I’ve been in contact with the designer from HGTV and he was very helpful, I even filled out an application to see if they would be interested in this project for their show. So if this happens Grey you will have a lot more than just pics :slight_smile:

Essentially, the client is ex-naval engineer retired very high up the pecking order. He want’s to be able to walk in and see the Time System Flooring and read the time, accurately and subtly. The Time System Flooring is my name for the design I am trying to map out. The problems Tom has mentioned are duly noted and need to be addressed. I still think there is a way to make up for plus or minus 12 minutes for the longest day of the year…I just need to wrap my brain around it for now. I’ll try and find a pic of what I am talking about and post is as soon as I can.

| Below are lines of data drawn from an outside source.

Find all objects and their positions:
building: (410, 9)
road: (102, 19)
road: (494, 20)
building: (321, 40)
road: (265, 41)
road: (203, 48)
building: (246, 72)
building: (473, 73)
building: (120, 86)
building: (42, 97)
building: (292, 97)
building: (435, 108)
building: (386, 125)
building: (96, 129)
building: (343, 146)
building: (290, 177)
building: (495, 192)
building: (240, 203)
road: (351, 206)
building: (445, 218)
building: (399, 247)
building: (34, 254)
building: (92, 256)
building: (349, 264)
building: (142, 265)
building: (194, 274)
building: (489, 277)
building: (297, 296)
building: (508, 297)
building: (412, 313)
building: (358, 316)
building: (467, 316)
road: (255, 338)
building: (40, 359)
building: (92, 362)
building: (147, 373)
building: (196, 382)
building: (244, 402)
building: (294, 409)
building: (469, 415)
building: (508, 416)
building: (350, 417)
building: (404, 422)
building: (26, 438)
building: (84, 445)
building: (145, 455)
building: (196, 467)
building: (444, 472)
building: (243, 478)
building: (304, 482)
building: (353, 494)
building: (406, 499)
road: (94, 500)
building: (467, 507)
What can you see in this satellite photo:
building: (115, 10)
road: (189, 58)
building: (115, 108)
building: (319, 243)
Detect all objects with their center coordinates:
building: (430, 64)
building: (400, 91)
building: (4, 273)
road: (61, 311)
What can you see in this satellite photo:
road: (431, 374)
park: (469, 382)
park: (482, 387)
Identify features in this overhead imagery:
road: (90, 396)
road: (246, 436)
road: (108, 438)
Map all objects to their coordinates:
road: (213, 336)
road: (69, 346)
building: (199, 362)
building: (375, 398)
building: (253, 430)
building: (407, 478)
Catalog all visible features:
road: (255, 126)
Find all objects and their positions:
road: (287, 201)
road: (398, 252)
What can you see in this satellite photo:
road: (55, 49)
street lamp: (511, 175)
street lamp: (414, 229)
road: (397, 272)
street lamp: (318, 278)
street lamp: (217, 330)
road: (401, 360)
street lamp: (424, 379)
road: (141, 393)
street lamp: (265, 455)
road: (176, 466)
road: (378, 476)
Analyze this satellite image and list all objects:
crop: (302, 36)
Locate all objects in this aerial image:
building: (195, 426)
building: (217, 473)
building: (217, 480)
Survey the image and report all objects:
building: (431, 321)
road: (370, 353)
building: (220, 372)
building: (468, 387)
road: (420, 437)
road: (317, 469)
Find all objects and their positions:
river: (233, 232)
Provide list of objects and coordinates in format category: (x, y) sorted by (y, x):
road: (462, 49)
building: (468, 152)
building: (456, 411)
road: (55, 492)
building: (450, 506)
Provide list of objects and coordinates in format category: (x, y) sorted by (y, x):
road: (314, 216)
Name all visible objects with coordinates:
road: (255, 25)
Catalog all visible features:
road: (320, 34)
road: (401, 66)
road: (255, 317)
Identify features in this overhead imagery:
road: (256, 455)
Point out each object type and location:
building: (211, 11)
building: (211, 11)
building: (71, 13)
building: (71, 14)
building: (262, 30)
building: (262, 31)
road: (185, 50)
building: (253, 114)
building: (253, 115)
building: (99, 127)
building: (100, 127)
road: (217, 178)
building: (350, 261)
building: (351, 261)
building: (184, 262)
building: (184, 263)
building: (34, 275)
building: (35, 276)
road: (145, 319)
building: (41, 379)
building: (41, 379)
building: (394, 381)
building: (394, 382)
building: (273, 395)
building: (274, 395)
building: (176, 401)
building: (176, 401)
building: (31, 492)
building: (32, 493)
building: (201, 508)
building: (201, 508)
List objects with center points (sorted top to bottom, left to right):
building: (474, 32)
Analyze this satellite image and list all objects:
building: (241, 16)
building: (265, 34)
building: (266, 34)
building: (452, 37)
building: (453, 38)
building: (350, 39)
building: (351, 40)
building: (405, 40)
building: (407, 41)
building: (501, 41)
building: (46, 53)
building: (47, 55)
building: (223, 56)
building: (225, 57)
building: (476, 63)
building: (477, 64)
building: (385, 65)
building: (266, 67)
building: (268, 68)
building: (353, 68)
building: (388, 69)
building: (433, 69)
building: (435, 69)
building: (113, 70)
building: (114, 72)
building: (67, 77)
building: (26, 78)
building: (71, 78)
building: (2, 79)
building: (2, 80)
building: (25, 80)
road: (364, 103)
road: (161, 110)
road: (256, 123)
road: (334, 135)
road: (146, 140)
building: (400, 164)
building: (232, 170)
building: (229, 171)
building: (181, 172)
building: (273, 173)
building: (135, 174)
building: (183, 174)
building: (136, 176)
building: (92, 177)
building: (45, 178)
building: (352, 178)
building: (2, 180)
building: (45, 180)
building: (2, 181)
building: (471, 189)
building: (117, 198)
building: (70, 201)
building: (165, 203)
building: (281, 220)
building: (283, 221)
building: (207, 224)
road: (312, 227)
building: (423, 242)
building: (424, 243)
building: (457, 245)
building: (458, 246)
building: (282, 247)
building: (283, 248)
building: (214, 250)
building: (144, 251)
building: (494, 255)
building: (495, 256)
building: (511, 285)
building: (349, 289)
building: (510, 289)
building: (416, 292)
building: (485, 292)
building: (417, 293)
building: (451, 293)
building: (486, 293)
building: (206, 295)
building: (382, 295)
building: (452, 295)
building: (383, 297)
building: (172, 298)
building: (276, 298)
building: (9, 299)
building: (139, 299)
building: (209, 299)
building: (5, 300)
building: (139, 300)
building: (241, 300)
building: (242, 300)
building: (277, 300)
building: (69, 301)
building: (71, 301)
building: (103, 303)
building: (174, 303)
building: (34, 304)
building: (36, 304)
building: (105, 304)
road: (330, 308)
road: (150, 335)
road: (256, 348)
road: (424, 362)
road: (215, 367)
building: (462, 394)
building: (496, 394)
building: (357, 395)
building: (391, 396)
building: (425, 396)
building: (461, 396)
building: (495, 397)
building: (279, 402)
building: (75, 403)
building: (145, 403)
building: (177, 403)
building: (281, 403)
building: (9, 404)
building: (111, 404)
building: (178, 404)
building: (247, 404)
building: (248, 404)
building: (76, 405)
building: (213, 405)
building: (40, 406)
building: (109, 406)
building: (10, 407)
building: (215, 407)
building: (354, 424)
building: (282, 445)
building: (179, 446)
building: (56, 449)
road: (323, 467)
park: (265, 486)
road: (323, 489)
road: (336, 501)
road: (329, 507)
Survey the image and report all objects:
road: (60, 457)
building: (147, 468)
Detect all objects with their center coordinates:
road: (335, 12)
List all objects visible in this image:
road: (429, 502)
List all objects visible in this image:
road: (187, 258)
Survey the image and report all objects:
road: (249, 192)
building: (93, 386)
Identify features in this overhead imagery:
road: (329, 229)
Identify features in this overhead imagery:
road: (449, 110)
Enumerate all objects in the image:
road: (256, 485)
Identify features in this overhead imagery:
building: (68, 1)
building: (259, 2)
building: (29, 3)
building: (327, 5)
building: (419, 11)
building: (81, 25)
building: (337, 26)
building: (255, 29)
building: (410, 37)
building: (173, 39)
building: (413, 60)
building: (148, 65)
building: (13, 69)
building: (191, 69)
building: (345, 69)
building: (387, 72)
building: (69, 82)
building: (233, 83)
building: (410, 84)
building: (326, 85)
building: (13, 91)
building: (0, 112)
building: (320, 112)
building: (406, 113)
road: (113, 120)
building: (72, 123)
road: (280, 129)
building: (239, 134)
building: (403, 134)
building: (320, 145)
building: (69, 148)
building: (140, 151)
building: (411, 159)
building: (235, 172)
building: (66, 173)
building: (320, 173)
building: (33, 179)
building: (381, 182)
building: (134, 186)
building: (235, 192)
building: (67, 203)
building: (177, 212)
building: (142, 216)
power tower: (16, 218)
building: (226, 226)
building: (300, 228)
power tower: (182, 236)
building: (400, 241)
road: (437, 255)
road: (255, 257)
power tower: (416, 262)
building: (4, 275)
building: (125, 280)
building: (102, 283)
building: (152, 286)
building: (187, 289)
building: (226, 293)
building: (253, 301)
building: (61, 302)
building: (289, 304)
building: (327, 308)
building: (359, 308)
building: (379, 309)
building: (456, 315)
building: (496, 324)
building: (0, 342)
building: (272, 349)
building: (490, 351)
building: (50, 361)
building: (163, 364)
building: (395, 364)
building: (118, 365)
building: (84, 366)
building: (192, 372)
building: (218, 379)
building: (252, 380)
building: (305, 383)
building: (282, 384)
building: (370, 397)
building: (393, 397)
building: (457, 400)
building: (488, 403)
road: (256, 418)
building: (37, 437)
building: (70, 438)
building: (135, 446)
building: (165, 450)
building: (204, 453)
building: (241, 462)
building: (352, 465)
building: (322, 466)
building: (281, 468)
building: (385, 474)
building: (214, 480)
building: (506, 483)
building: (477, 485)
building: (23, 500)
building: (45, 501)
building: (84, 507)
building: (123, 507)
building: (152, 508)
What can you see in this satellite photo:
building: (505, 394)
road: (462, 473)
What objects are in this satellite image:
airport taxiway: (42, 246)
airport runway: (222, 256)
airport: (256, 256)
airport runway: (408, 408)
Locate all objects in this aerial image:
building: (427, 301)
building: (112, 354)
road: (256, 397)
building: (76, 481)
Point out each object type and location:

I’ve read about one fascinating type of sundial (although since I don’t have knowledge or practical experience with it I don’t know how difficult it would be). You can easily determine the correct civil time with it. The gnomon isn’t a line - rather, it’s a solid and you read the time from the edges of its shadow. It’s the shape you get when you spin an analemma around its long axis. There’s an example here: http://www.wsanford.com/~wsanford/exo/sundials/ca/claremont/

The beauty of this is that the shadow of the gnomon automatically applies the correction from local sun time to civil time. Normally the shadow will cut the the timeline in two places, but you don’t have to know the exact date to know which edge of the shadow to use, just the approximate time of year.

As you can see from the pictures, the timeline is like a section of a circular rim of a wheel where the gnomon is the axle, making it what’s called an equatorial sundial. True, that doesn’t fit in with your desire to put the timeline on the floor. However, it might be possible to use a floor timeline where the shadow of the circular rim would lie if lit from its center. The distance between the hour marks would increase the further away they were from noon, and marks near sunset and sunrise would probably be beyond the floor.

Here’s a link to a description of another sundial of this type: http://www.sundials.org/registry/dials_al_la.htm#IDAHO. The description claims “The dial indicates true time to within less than a minute, date to the day”.

From a design standpoint, I think it would be interesting to incorporate positive (sunlight) and negative (shadow) casts into the gnomon with transparent and solid space, respectively. This would also allow for the possibility of words or images cast, it could add meaning and transmission beyond a simple shape…meaning in the shadows- in an artistic and symbolic sense. I also think a bit of “Indiana Jones” mystery and intrigue would work well, perhaps prisms in the tile for equinox events or other meaningful or artistic indicators in the mosaic design. I also believe the mystery of a secret incorporated into the design that can only be realized during a certain sun cycle or a piecing together of temporal clues would make your sundial out of the ordinary and akin to other great astronomical monuments like stonehenge… it would have a very elemental texture and be fun and educational all at once…the secrets of the Sun. You would also have the advantage and great novelty of offering this mystery to the owners and the fun and interest of actually solving that secret puzzle. Totally unique, and a great conversation piece.
I wish you much creativity and good luck! Great idea.